Tali affermazioni vengono da più parti tacciate di eresia, sia da parte di teologi ortodossi, che cattolici e protestanti. Bisogna chiarire di quale eresia si tratti, in realtà. Nell’Ottocento il patriarcato di Costantinopoli aveva condannato il “filetismo”, cioè la pretesa dell’autonomia nazionale della Chiesa, attribuito ai greci di Atene e ai bulgari; in seguito l’autocefalia etnica è diventata la norma dell’intera Ortodossia, che oggi conta 15 Chiese nazionali, e lo stesso patriarca Bartolomeo di Costantinopoli ha voluto forzare nel 2018 l’approvazione del Tomos di autocefalia per l’Ucraina, suscitando le ire di Mosca. Il patriarcato moscovita, del resto, aveva per primo aperto la strada alle Chiese nazionali, imponendosi come la Terza Roma a fine Cinquecento.

Ancora nei giorni scorsi, i vescovi cattolici tedeschi Peter Kohlgraf (direttore di Pax Christi) e Franz-Josef Overbeck (vescovo di Essen e ordinario militare) hanno commentato le posizioni del patriarca Kirill, chiamandole “ciniche e depravate” dal punto di vista sia religioso che morale, per aver esaltato il martirio dei soldati russi, “inviati al fronte come carne da cannone”. L’eresia nazional-imperialista viene quindi aggravata dalla giustificazione della guerra e del sacrificio umano, riportando a visioni medievali.

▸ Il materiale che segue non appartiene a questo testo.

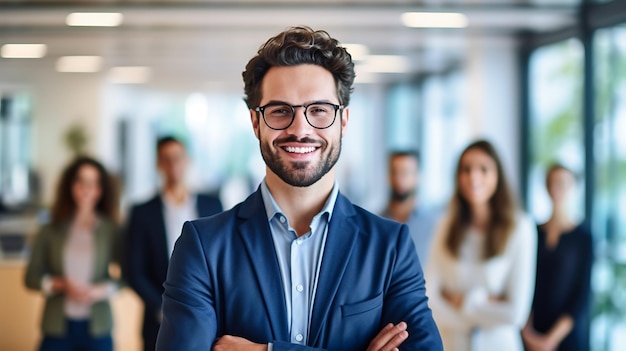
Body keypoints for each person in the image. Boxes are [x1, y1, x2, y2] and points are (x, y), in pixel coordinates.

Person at [156, 26, 442, 351]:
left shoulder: (390, 248)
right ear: (255, 122)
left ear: (344, 121)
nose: (300, 129)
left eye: (319, 110)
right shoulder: (204, 248)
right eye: (280, 111)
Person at [425, 139, 537, 351]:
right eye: (466, 169)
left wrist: (463, 301)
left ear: (498, 176)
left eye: (483, 169)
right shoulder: (445, 225)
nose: (473, 177)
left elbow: (516, 314)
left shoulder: (521, 228)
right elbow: (429, 300)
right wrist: (488, 303)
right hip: (451, 345)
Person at [124, 135, 223, 351]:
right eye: (166, 159)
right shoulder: (142, 212)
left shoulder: (212, 205)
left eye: (178, 157)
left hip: (209, 318)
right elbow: (133, 271)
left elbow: (223, 261)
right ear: (158, 164)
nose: (173, 164)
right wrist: (162, 306)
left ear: (187, 160)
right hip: (158, 321)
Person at [24, 156, 121, 351]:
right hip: (57, 327)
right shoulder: (49, 229)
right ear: (71, 185)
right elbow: (30, 278)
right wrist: (59, 284)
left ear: (101, 189)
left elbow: (127, 277)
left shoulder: (112, 230)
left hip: (98, 328)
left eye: (93, 183)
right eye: (81, 181)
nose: (87, 188)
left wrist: (97, 291)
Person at [522, 164, 593, 351]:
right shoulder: (533, 232)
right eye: (552, 183)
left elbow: (581, 295)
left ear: (573, 188)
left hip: (567, 338)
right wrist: (527, 332)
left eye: (562, 183)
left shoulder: (583, 238)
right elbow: (526, 284)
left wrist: (550, 341)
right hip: (531, 333)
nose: (556, 188)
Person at [381, 150, 440, 265]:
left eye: (405, 173)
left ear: (418, 176)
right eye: (394, 172)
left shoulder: (435, 224)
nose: (399, 178)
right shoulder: (376, 221)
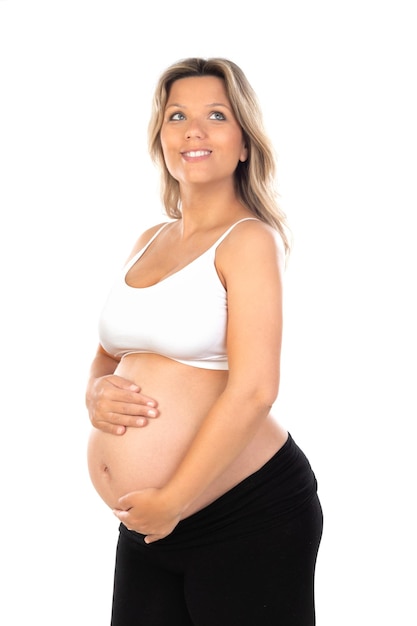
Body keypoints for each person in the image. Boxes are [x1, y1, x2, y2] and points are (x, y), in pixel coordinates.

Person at [86, 57, 323, 626]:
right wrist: (95, 394)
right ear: (161, 139)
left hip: (247, 513)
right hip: (149, 524)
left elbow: (255, 390)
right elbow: (110, 355)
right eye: (177, 116)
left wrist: (172, 500)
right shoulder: (150, 239)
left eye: (216, 115)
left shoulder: (248, 242)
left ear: (244, 143)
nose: (193, 130)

Forse dovremmo interrogarci non soltanto sulle deviazioni dell’Ortodossia russa, ma sulla diffusione sempre più incontenibile della “religione politica” a tutte le latitudini. Dall’Islam radicale alla Turchia neo-ottomana, i teo-con americani e il pentecostalismo intransigente, l’induismo e il buddismo al servizio della politica, perfino la sacralizzazione del comunismo cinese: è questa la religione del XXI secolo?